NYTimes | Speaking at a news conference while on an official visit to Finland, Mr. Putin offered no new information on where Mr. Snowden might be headed from the transit area of Moscow’s Sheremetyevo Airport. But he said Mr. Snowden had broken no Russian laws and that Russian security officials had not made contact with him.
“The Russian special services are not engaged with him and will not be engaged,” Mr. Putin said, according to the government-financed Russia Today news site.
“On the territory of the Russian Federation, Mr. Snowden, thank God, did not commit any crime,” Mr. Putin said in an Interfax news agency account of his remarks. “As for the issue of the possibility of extradition,” Mr. Putin said, according to Interfax, “we can give only send back some foreign nationals to the countries with which we have the relevant international agreements on extradition. With the United States we have no such agreement.”
Mr. Putin spoke hours after the Russian foreign minister, Sergey V. Lavrov, chastised the United States for its demands regarding Mr. Snowden, whose successful effort, so far, to elude his American pursuers has captivated global attention, showed the limits of American power and strained American relations with Russia and China.

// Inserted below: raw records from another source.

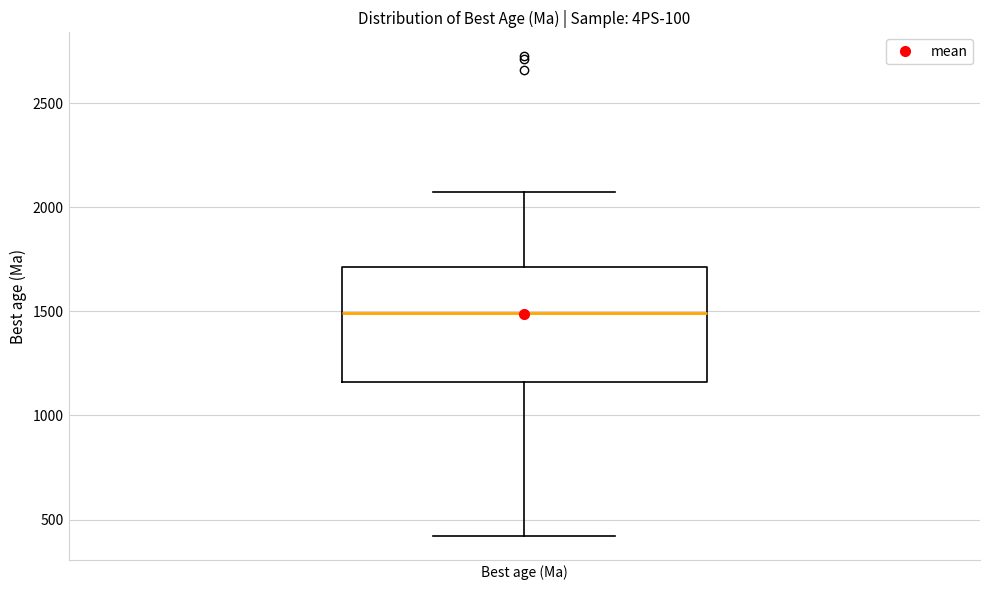

Transcribe this box plot: give where the median line is, the range the box spans, and where the two whiskers end, as read against the y-axis. The values are not printed on the chart, so give them approximately, as read against the axis.

median 1500, box 1150 to 1700, whiskers 400 to 2050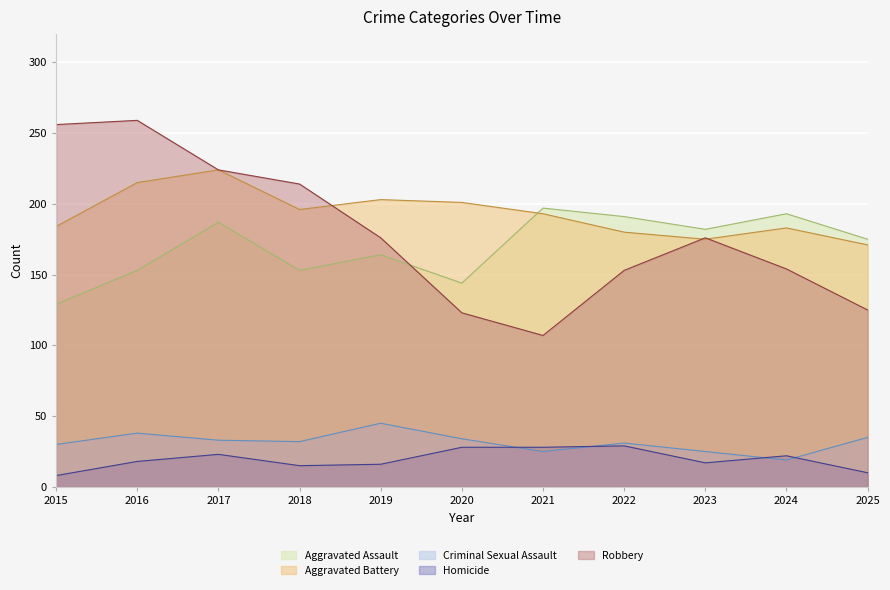

Is it true that Aggravated Battery equals 215 at 2016?

True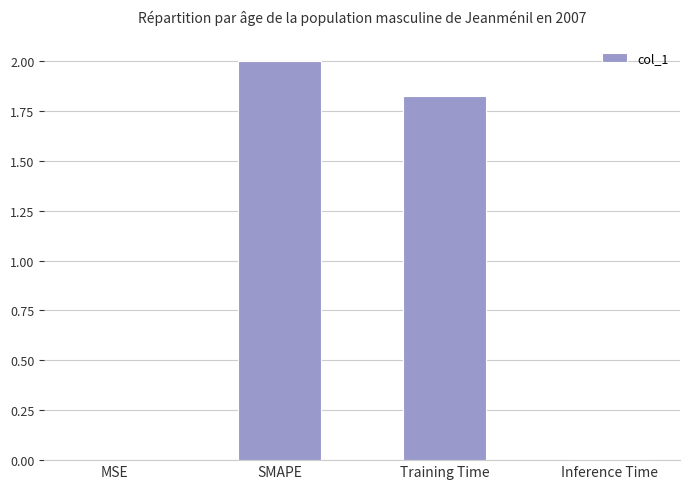

Between SMAPE and MSE, which is larger?

SMAPE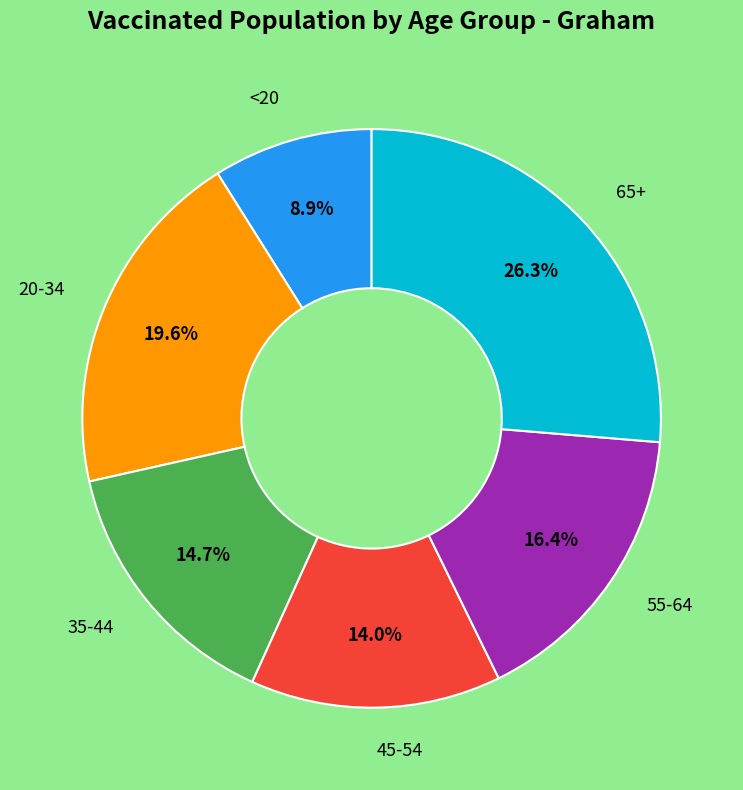

Does any single category account for the majority?

No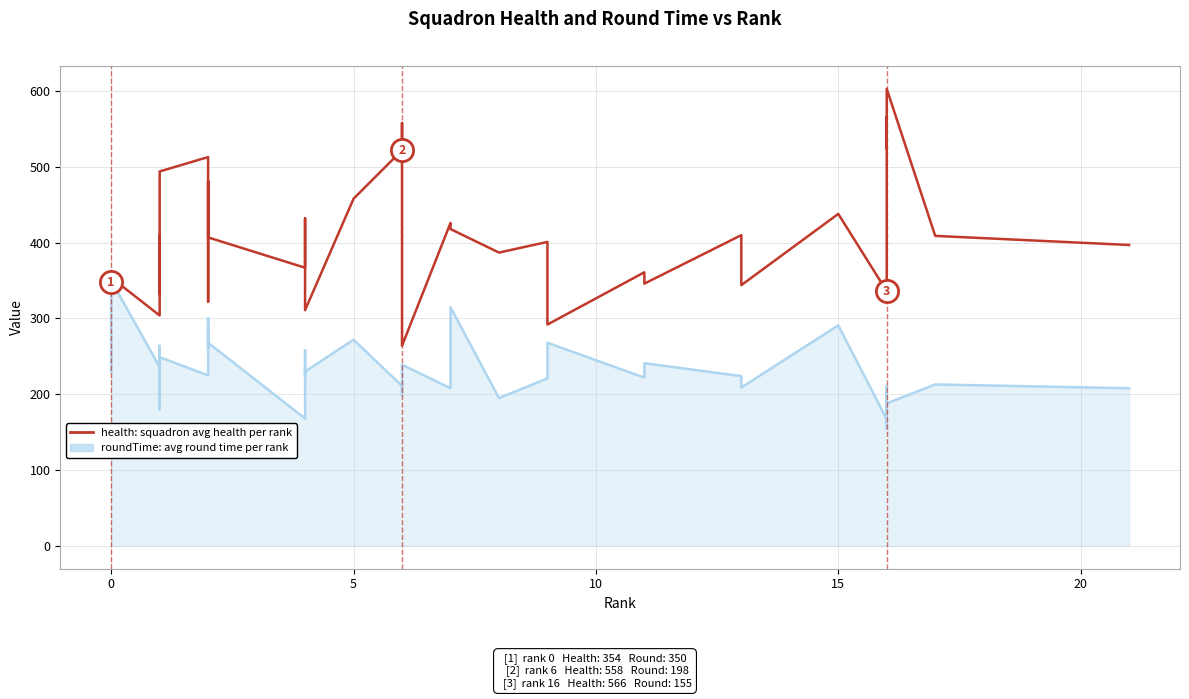

What is the difference between the second highest and second lowest values in the roundTime series?

148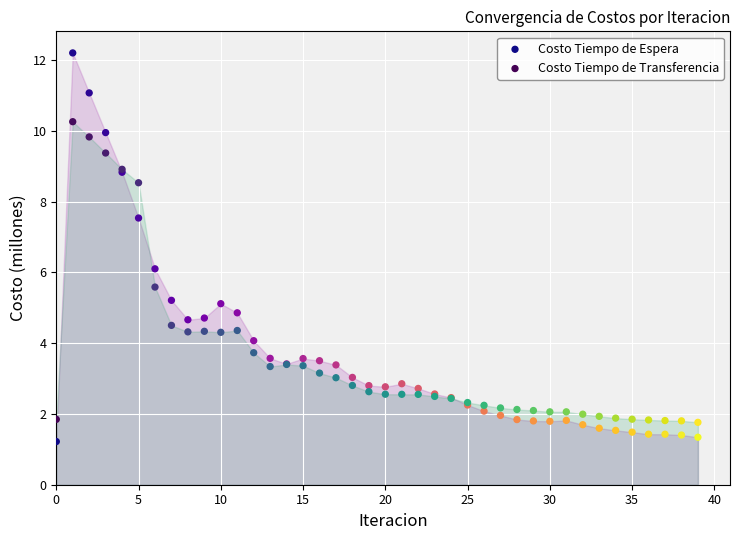

Which series reaches the maximum Y coordinate?

Costo Tiempo de Espera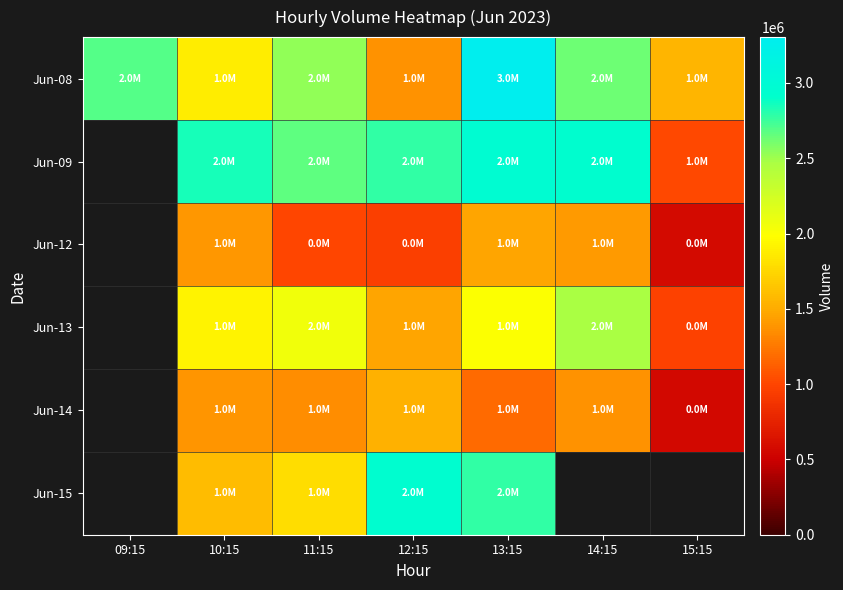

What is the spread (max minus min) of values at 12:15?

1987016.0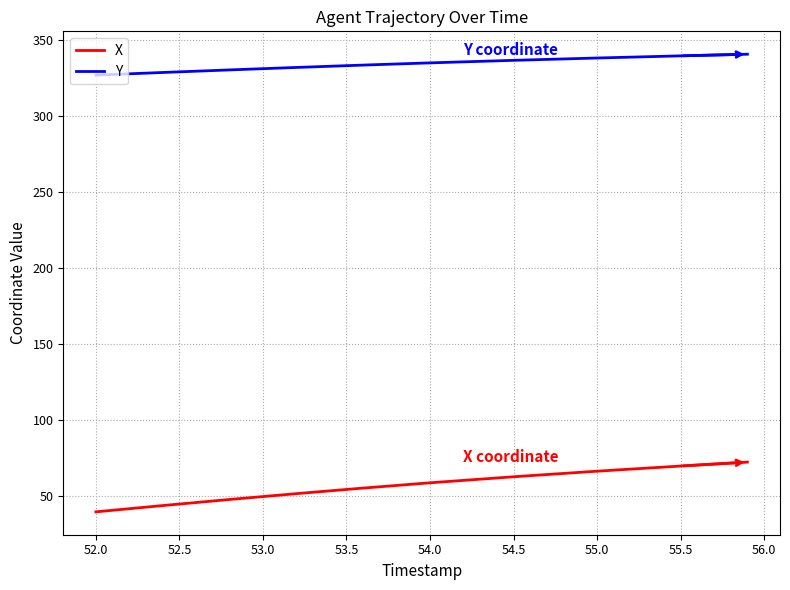

What is the difference between the maximum and minimum values in the Y series?

13.8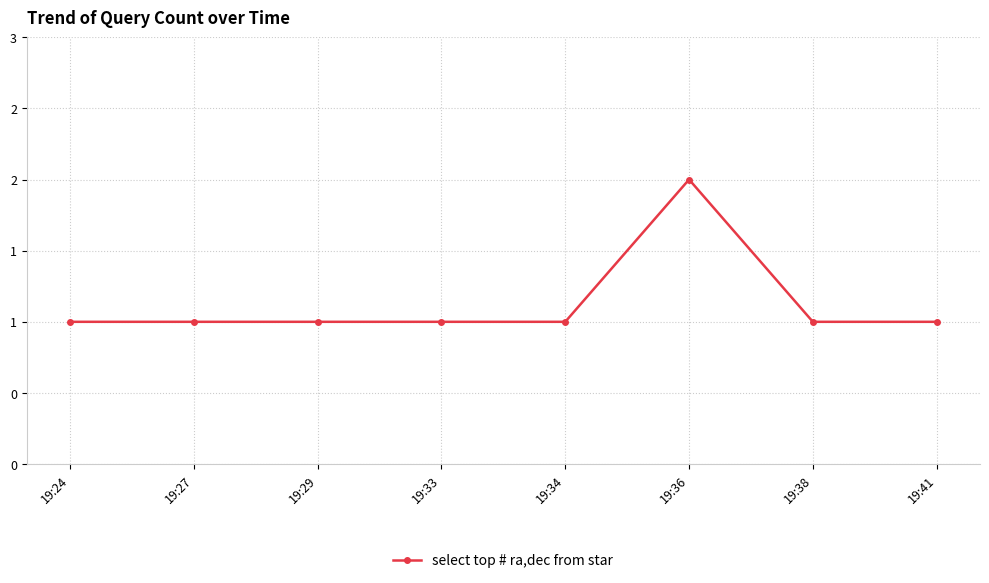

True or false: the data shows 1 at 19:33.

True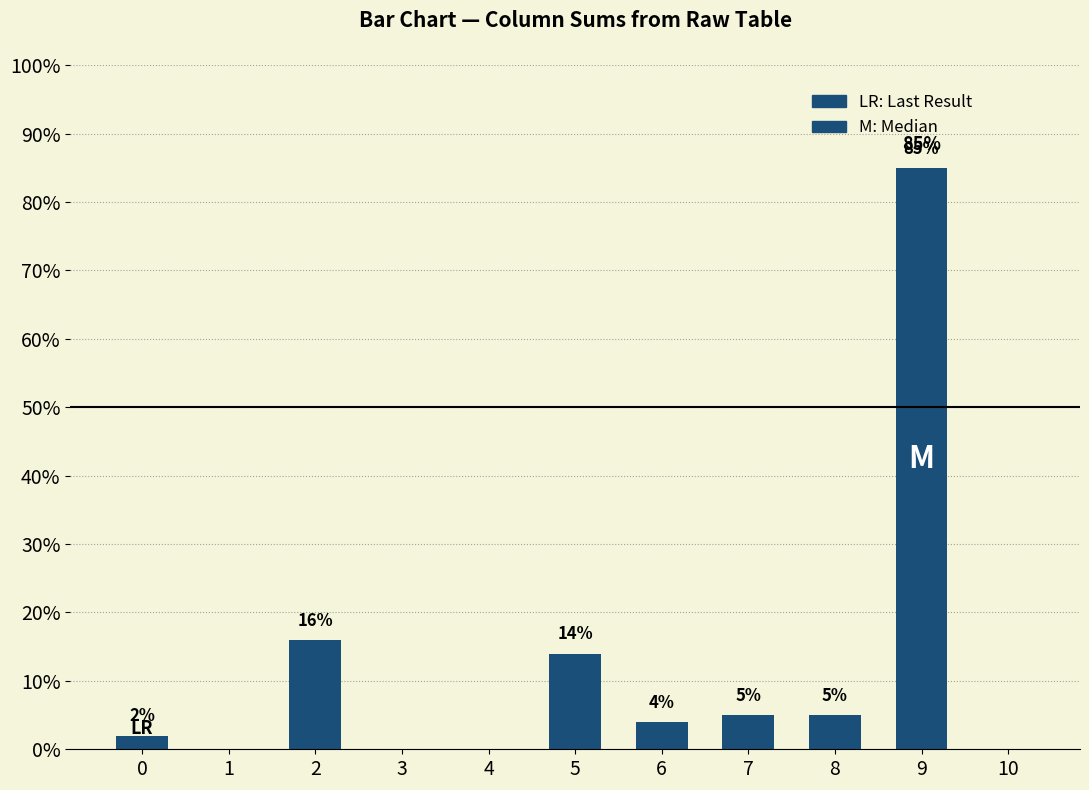

What is the sum of all values?

131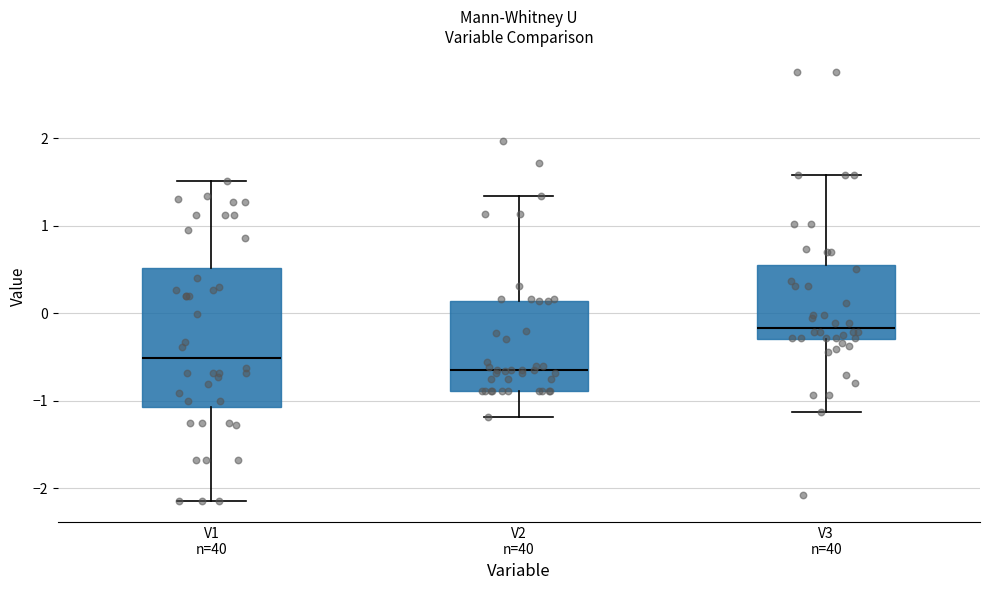

Reading left to right, transcribe this box plot: for each box, give where its median line is, the range the box spans, and where its two whiskers end, as read against the y-axis. The values are not printed on the chart, so give them approximately, as read against the axis.

V1 n=40: median -0.5, box -1.1 to 0.5, whiskers -2.1 to 1.5
V2 n=40: median -0.6, box -0.9 to 0.1, whiskers -1.2 to 1.3
V3 n=40: median -0.2, box -0.3 to 0.6, whiskers -1.1 to 1.6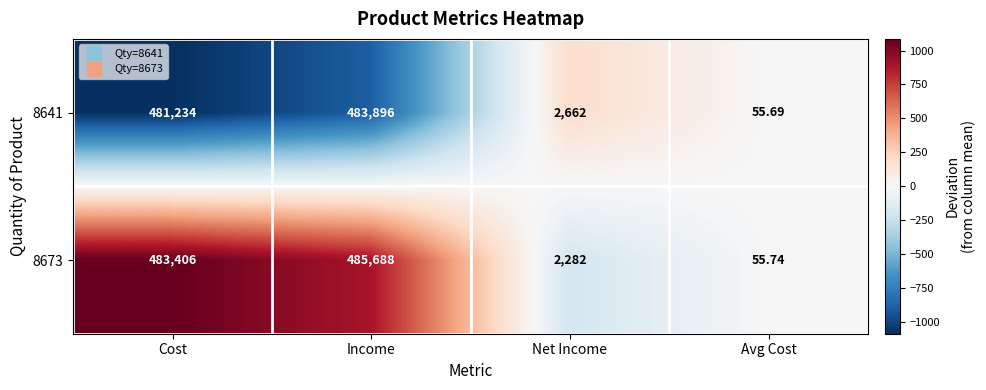

At Avg Cost, list the series in order from largest to smallest.

8673, 8641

Mr. Snowden has been charged with violating American espionage laws by revealing secret information on intelligence-gathering. He and his allies describe him as whistleblower whose revelations have exposed the United States government’s invasion of privacy around the world.
Mr. Lavrov said Mr. Snowden had not crossed the Russian border, which appeared to be a technical way of saying he was in an international passenger transit area. But Mr. Putin was far more direct.